Slack points finger at AWS bottleneck after major outage in early January triggered firefighting.

"The service ran into API rate limits from some of our cloud provider APIs..."

Slack has blamed a major January 4 outage on a "routing problem between network boundaries on the network of our cloud provider" (AWS) -- which seems to have failed to scale fast enough to handle a surge in demand from Slack users returning to work after the New Year.

The resulting packet loss triggered error rates from Slack's backend servers, which caused a domino effect ultimately resulting in the company's load balancers entering "an emergency routing mode where they routed traffic to healthy and unhealthy hosts alike", Slack said.

"Our cloud provider has increased the capacity of their cross-boundary network traffic systems, as well as moving us from a shared to a dedicated system"

The root cause analysis (RCA) suggests Slack itself was not equipped to scale smoothly and the company has now promised a wide range of changes to how it handles its infrastructure. Interestingly (given the size of the company, recently sold to Salesforce for $27.7 billion) the RCA reveals that Slack was using shared rather than dedicated cloud resources. It's now using a dedicated system and said AWS has "increased the API rate limit on the cloud service APIs we call as part of the provisioning process."

(Slack has published a highly truncated note about the outage on its status page but only shares the RCA on request. We requested and promptly got it. Thanks! Those interested, it's here. Protocol -- which first reported on the RCA -- attributes the initial issue to the AWS Transit Gateway not scaling fast enough. Slack does not explicitly name AWS anywhere.)
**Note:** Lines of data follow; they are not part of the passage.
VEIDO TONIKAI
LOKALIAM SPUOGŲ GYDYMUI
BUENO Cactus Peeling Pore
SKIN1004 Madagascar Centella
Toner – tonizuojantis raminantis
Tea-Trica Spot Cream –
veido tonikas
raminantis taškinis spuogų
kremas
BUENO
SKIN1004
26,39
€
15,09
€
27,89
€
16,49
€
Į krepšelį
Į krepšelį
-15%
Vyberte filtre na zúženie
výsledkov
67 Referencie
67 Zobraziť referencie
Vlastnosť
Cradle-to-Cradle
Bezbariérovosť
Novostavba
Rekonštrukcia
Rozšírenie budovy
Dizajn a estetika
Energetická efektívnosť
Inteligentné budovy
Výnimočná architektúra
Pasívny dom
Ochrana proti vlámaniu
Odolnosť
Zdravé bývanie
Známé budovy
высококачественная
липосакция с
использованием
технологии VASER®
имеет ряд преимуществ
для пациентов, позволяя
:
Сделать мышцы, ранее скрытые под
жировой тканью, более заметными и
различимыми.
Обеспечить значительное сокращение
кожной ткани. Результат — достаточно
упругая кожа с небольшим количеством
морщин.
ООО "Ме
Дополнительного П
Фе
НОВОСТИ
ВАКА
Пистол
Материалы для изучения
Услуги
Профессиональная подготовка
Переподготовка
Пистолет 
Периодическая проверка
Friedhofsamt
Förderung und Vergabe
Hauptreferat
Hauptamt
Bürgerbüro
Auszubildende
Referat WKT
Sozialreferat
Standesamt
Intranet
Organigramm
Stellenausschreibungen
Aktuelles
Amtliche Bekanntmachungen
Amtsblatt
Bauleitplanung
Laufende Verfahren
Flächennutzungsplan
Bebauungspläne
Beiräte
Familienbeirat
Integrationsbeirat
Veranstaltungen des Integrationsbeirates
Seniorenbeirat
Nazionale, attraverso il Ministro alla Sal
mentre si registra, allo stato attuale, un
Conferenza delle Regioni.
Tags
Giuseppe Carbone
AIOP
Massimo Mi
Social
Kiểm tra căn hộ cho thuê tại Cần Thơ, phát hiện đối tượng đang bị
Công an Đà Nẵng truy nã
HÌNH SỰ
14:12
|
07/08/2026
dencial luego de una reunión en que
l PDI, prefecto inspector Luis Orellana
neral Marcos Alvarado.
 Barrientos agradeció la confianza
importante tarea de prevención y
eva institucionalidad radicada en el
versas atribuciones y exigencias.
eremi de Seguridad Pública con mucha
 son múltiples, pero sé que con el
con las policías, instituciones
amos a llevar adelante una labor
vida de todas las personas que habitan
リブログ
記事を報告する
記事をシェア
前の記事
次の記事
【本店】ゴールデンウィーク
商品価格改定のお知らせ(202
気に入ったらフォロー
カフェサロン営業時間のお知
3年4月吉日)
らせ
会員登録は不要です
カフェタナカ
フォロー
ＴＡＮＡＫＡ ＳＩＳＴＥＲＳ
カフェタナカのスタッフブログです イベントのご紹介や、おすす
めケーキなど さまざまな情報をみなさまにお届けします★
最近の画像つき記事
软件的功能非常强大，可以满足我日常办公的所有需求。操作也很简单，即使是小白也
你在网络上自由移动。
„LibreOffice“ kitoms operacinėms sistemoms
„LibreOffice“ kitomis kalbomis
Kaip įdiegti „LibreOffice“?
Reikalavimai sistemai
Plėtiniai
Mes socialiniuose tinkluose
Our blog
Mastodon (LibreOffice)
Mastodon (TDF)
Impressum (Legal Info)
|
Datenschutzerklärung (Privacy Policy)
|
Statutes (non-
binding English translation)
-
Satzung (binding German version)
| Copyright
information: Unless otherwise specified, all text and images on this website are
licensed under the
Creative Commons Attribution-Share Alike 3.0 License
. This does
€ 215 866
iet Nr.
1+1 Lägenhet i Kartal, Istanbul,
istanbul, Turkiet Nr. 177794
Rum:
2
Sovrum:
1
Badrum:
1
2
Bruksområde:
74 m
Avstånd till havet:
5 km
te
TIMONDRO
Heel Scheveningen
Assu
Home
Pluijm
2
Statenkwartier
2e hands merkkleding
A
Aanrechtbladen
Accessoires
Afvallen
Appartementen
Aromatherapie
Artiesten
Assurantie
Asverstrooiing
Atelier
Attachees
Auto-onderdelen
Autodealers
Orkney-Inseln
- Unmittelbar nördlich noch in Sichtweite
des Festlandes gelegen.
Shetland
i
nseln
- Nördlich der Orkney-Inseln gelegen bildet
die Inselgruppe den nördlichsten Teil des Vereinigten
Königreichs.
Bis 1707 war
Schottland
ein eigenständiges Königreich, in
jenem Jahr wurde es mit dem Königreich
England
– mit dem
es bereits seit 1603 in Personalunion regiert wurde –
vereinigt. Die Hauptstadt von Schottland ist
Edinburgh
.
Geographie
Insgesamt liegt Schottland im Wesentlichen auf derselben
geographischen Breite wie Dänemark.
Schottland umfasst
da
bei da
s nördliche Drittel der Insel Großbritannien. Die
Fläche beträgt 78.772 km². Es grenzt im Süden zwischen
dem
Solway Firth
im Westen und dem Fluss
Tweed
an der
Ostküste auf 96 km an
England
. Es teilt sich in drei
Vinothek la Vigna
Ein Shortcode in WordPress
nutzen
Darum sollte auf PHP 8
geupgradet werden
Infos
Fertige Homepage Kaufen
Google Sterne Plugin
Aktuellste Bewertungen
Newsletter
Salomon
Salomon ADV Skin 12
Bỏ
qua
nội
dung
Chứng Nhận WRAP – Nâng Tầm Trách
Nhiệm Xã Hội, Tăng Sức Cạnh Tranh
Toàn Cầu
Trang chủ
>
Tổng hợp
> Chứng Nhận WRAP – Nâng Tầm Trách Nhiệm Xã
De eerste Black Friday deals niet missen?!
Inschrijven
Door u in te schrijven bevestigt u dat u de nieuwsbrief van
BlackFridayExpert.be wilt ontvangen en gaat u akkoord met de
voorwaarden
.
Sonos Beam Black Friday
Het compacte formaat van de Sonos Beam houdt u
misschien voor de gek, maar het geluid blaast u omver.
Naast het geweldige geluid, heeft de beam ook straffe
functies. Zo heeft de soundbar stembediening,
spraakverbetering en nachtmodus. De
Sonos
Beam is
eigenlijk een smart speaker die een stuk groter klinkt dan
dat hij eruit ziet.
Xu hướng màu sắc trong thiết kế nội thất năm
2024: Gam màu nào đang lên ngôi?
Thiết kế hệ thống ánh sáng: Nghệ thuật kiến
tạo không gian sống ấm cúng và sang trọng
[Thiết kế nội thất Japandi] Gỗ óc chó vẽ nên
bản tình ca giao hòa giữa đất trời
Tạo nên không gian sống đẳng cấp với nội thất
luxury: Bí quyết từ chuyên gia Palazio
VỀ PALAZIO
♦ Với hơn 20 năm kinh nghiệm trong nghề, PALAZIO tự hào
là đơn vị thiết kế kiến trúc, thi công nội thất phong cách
Slack outage: company promises improved load testing

Slack says it has now created an alert for packet rate limits between network boundaries on the network of its cloud provider; will "increase the number of provisioning service workers to improve our capacity to provision servers quickly"; improve observability on its provisioning service; and more substantially revisit its provisioning service design, load test it better and "revisit our backend server scaling automation, to ensure we have the right settings for predictive scaling, rate of scaling, and metrics that we use to scale." The latter will be done by April 13.

The incident comes after AWS itself promised a major shakeup of its architecture following a major outage in AWS’s US-EAST-1 in November.  The November 25 outage began after after AWS added new capacity to the front-end of data streaming service AWS Kinesis. This led “all of the servers in the fleet to exceed the maximum number of threads allowed by an operating system configuration,” AWS admitted.

A domino effect led to numerous major associated AWS services facing sustained issues — including Cognito, which uses Kinesis to collect and analyse API access patterns, and CloudWatch, a widely used AWS application and infrastructure monitoring service.)

AWS was also left “unable to update the [customer] Service Health Dashboard because the tool we use to post these updates itself uses Cognito, which was impacted by this event.” (Yes, this perennial bugbear of online service providers is still a thing in 2020.)

The company has now promised numerous changes to its architecture and stronger safeguards to prevent recurrence, as well as the decoupling of related services that failed as a result, in the short term including larger CPU and memory servers, reducing the total number of servers and, hence, threads required by each server to communicate across the fleet.